Revelation 11:3, 4
And I will give power unto my two witnesses, and they shall prophesy a thousand two hundred and threescore days, clothed in sackcloth.
These are the two olive trees, and the two candlesticks standing before the God of the earth.
Even in the darkest stretch of the Tribulation, God will not leave the world without a witness.
John says the Lord will raise up two witnesses and give them power to prophesy for one thousand two hundred and threescore days. Not one witness, but two. That is not accidental. Throughout Scripture, the Lord establishes testimony in a way that is clear and confirmed. Paul says, “In the mouth of two or three witnesses shall every word be established” (2 Corinthians 13:1). So when these two men appear, their number itself will say something. God is making His testimony plain.

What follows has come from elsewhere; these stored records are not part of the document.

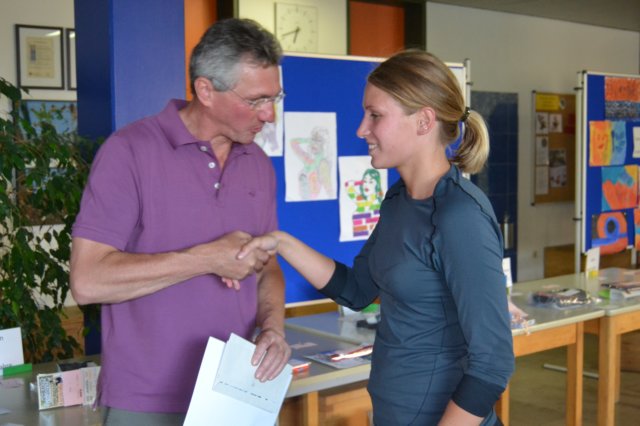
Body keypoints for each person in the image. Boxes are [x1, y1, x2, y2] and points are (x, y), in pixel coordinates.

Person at [237, 50, 515, 425]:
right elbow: (357, 290)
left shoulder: (460, 216)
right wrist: (281, 242)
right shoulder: (400, 200)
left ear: (424, 121)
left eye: (375, 115)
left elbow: (493, 363)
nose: (361, 129)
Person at [70, 18, 290, 425]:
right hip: (146, 399)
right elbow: (87, 282)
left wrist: (273, 327)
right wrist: (206, 258)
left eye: (274, 97)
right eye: (256, 100)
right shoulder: (128, 152)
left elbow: (268, 267)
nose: (269, 115)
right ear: (206, 90)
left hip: (237, 391)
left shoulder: (257, 162)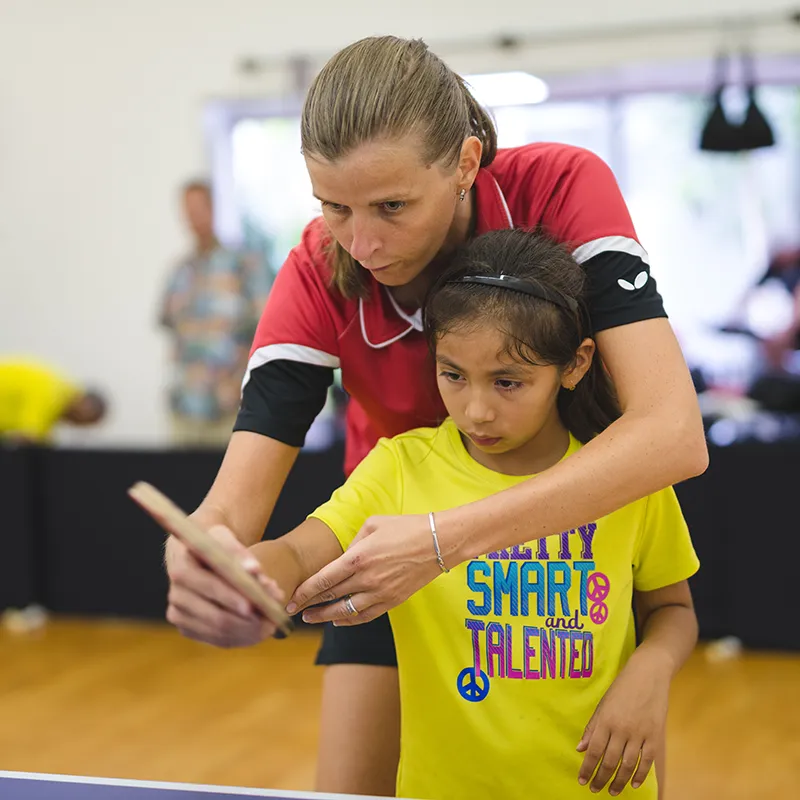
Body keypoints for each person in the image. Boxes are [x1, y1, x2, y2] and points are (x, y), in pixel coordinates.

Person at [164, 36, 707, 795]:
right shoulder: (320, 268)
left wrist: (440, 542)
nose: (362, 241)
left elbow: (673, 434)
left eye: (392, 205)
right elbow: (234, 512)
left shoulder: (560, 186)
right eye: (333, 206)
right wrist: (212, 567)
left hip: (564, 540)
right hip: (390, 543)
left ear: (463, 162)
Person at [240, 229, 700, 799]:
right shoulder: (401, 469)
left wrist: (648, 674)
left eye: (508, 382)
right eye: (452, 374)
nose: (476, 409)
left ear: (576, 364)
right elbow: (296, 551)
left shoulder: (628, 475)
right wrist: (245, 572)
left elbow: (674, 610)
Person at [160, 180, 272, 448]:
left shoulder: (244, 265)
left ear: (213, 209)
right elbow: (170, 328)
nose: (194, 218)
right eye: (188, 210)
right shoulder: (180, 271)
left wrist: (239, 381)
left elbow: (266, 330)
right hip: (185, 408)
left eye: (200, 209)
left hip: (230, 408)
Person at [0, 358, 106, 444]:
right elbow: (27, 437)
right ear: (85, 406)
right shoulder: (51, 393)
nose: (75, 425)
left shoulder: (58, 395)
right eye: (83, 421)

You see that pattern all through the Bible. Out of the twelve spies, two stood on the side of faith in Numbers 13. Joshua sent two spies into the land in Joshua 2:1. On resurrection morning there were two angels at the tomb in John 20:12. Jesus sent His disciples out two by two in Mark 6:7. Again and again, the Lord confirms His word with sufficient witness.
That is what will happen here.
These men will not come with polished image management or religious pageantry. John says they will be clothed in sackcloth. That means their ministry will carry the tone of grief, urgency, and repentance. They will not be entertainers. They will not be celebrities. They will be burdened men, speaking a burdened message to a world racing toward judgment.
Then John adds that they are the two olive trees and the two candlesticks standing before the God of the earth. That takes us back to Zechariah 4, where the olive trees are connected to the ongoing supply of oil. And oil, of course, speaks of the Spirit. So the picture is not merely that these men will have a task to do. It is that they will be divinely supplied for it. What God appoints them to do, God will empower them to do.
I think that is the point John wants us to see. When that future hour comes, when the world is deep in rebellion and the pressure of the Tribulation is mounting, the Lord will still have His men. He will still have His witness. He will still have testimony on the earth that is clear, Spirit supplied, and impossible to dismiss.
So this is not really a small detail in the chapter. It is a declaration of divine faithfulness. Judgment may be falling, darkness may be deepening, and the world may be hardening itself against God, but the Lord will still speak. He will still warn. He will still call. He will still establish His word exactly as He intends.
That is the beauty of these two witnesses. They remind us that even in wrath, God is still speaking.